5. Visualization: lx.visualize

lx.visualize(
data_source, # AnnotatedDocument | str | pathlib.Path
*,
animation_speed=1.0, # float — seconds between entities
show_legend=True, # bool
gif_optimized=True, # bool — larger fonts/contrast for capture
)

Builds a self-contained, interactive HTML view of grounded extractions.

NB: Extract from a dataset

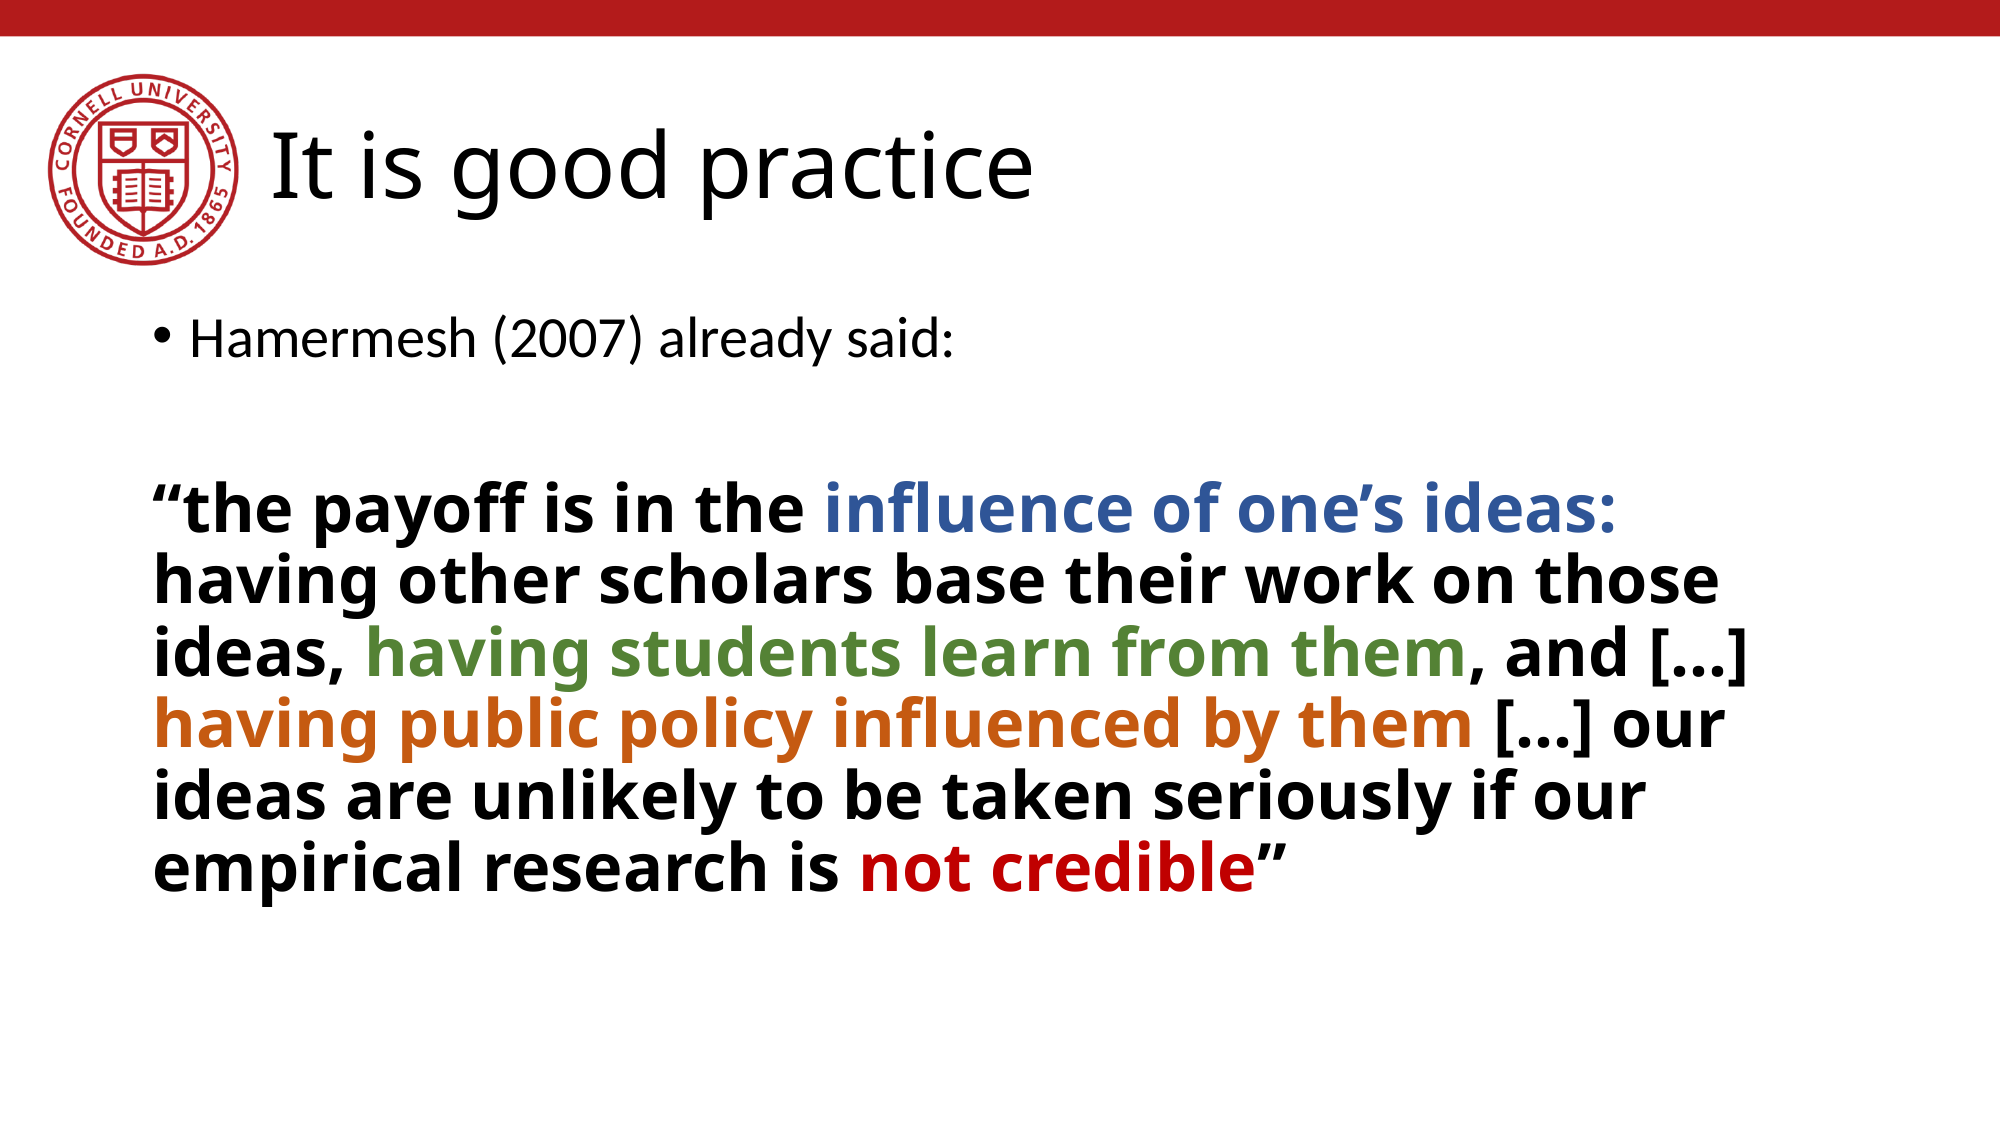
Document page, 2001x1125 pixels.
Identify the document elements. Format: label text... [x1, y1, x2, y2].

picture [39, 65, 255, 274]
title It is good practice [255, 59, 1860, 278]
list Hamermesh (2007) already said: “the payoff is in the influence of one’s ideas: having other scholars base their work on those ideas, having students learn from them, and […] having public policy influenced by them […] our ideas are unlikely to be taken seriously if our empirical research is not credible” [137, 299, 1863, 1014]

  • Accepts an AnnotatedDocument or a path to a JSONL file (visualizes the first document in the file).
  • Returns an IPython.display.HTML object in a notebook, otherwise the HTML string.
  • Renders only extractions with a valid char_interval.
  • Raises: FileNotFoundError (missing file); ValueError (no documents, or the document has no text / no extractions).

6. Input / output: lx.io

lx.io.save_annotated_documents(
annotated_documents, # Iterator[AnnotatedDocument]
output_dir=None, # defaults to "test_output/"
output_name="data.jsonl",
show_progress=True,
)

lx.io.load_annotated_documents_jsonl(
jsonl_path, # pathlib.Path
show_progress=True,
) # -> Iterator[AnnotatedDocument]

lx.io.download_text_from_url(
url,
timeout=30,
show_progress=True,
chunk_size=8192,
) # -> str

lx.io.is_url(text) # -> bool
  • save_annotated_documents raises InvalidDatasetError if nothing is written. output_name is not path-sanitized. Validate untrusted input before using it.
  • lx.io.Dataset is a frozen abstract dataclass whose .load(delimiter=",") reads a CSV into Document objects.

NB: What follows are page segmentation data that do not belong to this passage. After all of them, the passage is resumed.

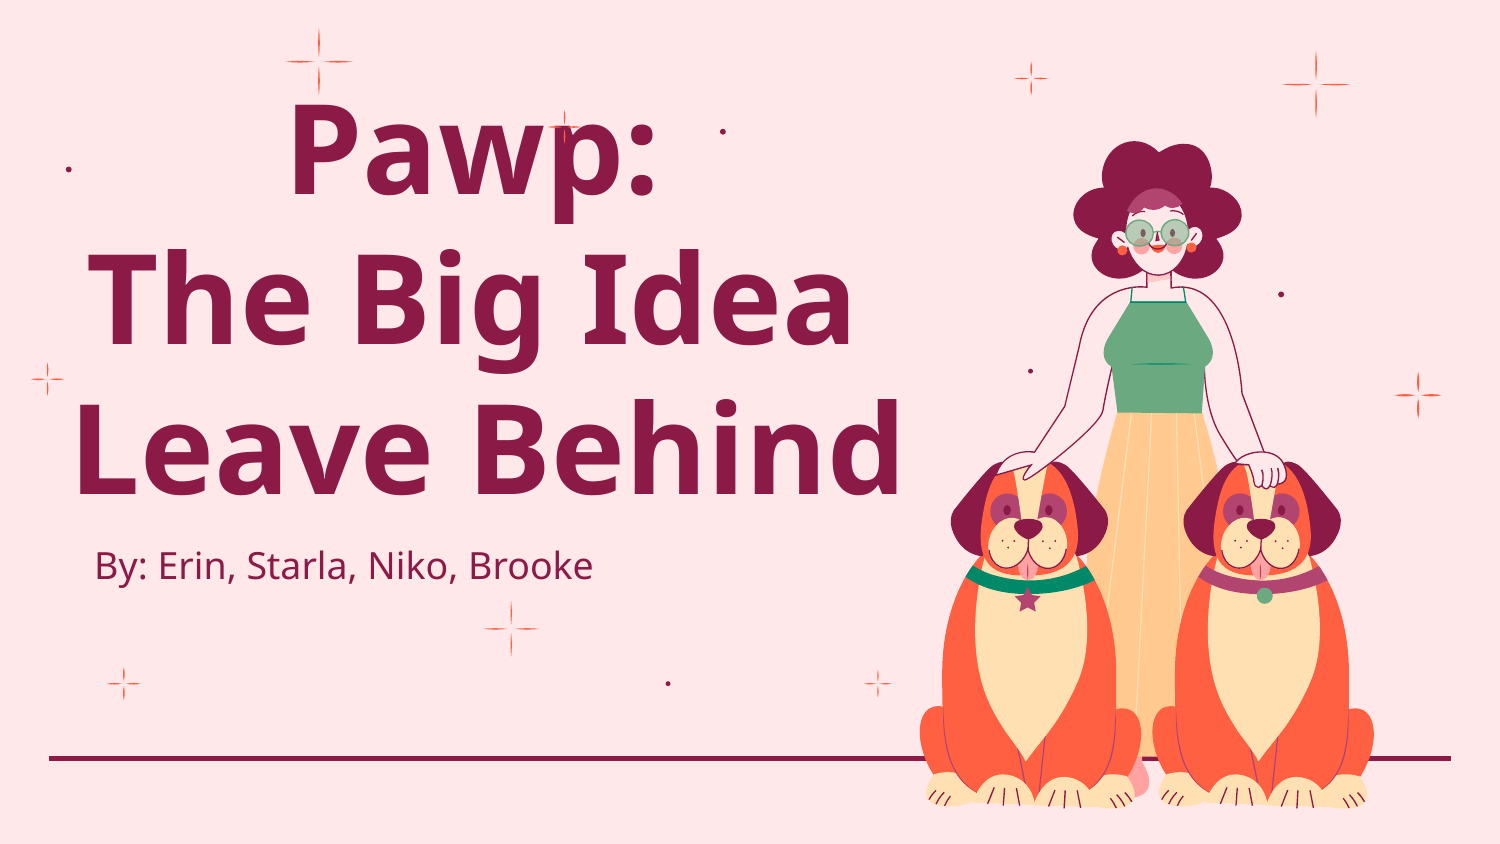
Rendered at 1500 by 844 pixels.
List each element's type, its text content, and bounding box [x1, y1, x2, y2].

title Pawp: The Big Idea Leave Behind [24, 75, 954, 535]
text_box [863, 669, 893, 698]
text_box [49, 755, 907, 761]
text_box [482, 600, 540, 658]
text_box [719, 128, 726, 135]
text_box [1388, 755, 1451, 761]
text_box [106, 666, 141, 701]
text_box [547, 109, 582, 144]
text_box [912, 140, 1382, 809]
subtitle By: Erin, Starla, Niko, Brooke [79, 526, 864, 712]
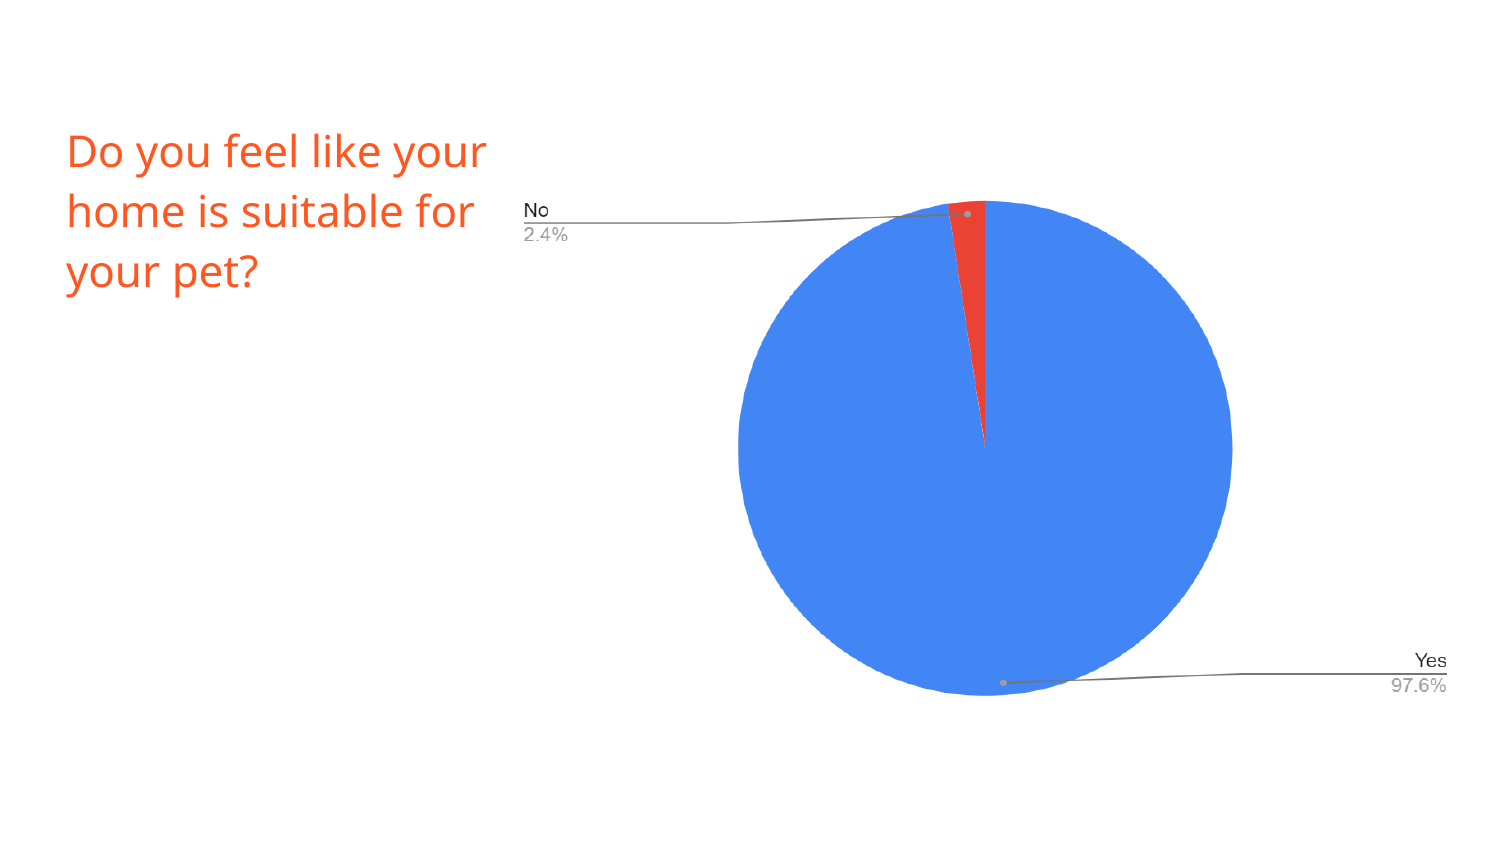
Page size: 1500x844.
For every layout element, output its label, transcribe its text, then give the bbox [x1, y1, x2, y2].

title Do you feel like your home is suitable for your pet? [51, 87, 512, 316]
picture [493, 186, 1477, 727]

7. Exceptions: lx.exceptions

All inherit from LangExtractError, so a single except LangExtractError catches any library error.

LangExtractError
├─ InferenceError
│ ├─ InferenceConfigError # missing keys, invalid model ids, provider build failures
│ └─ InferenceRuntimeError # API/network failures (carries .original, .provider)
├─ InferenceOutputError # no scored outputs from the model
├─ InvalidDocumentError # duplicate ids / malformed documents
├─ InternalError # a bug inside LangExtract
├─ ProviderError # provider/backend-specific error
├─ SchemaError # schema validation/serialization error
└─ FormatError
└─ FormatParseError # fence / JSON / YAML / wrapper parse failures
note

The lx.exceptions shim re-exports a subset for backward compatibility (LangExtractError, InferenceError, InferenceConfigError, InferenceRuntimeError, InferenceOutputError, ProviderError, SchemaError). InternalError, InvalidDocumentError, FormatError, and FormatParseError are available from langextract.core.exceptions.


8. Inference output: ScoredOutput

What a provider's infer() yields per prompt, from langextract.core.types:

ScoredOutput(score=None, output=None) # score: float | None, output: str | None

Not yet documented

This first pass covers the high-traffic public surface. Deeper reference for the following exists in source but isn't expanded here yet: per-provider constructor kwargs (gemini.py, openai.py, ollama.py), the schema and format-handler internals, the resolver's alignment algorithm, chunking, the tokenizers (including UnicodeTokenizer), prompt construction, and the Annotator.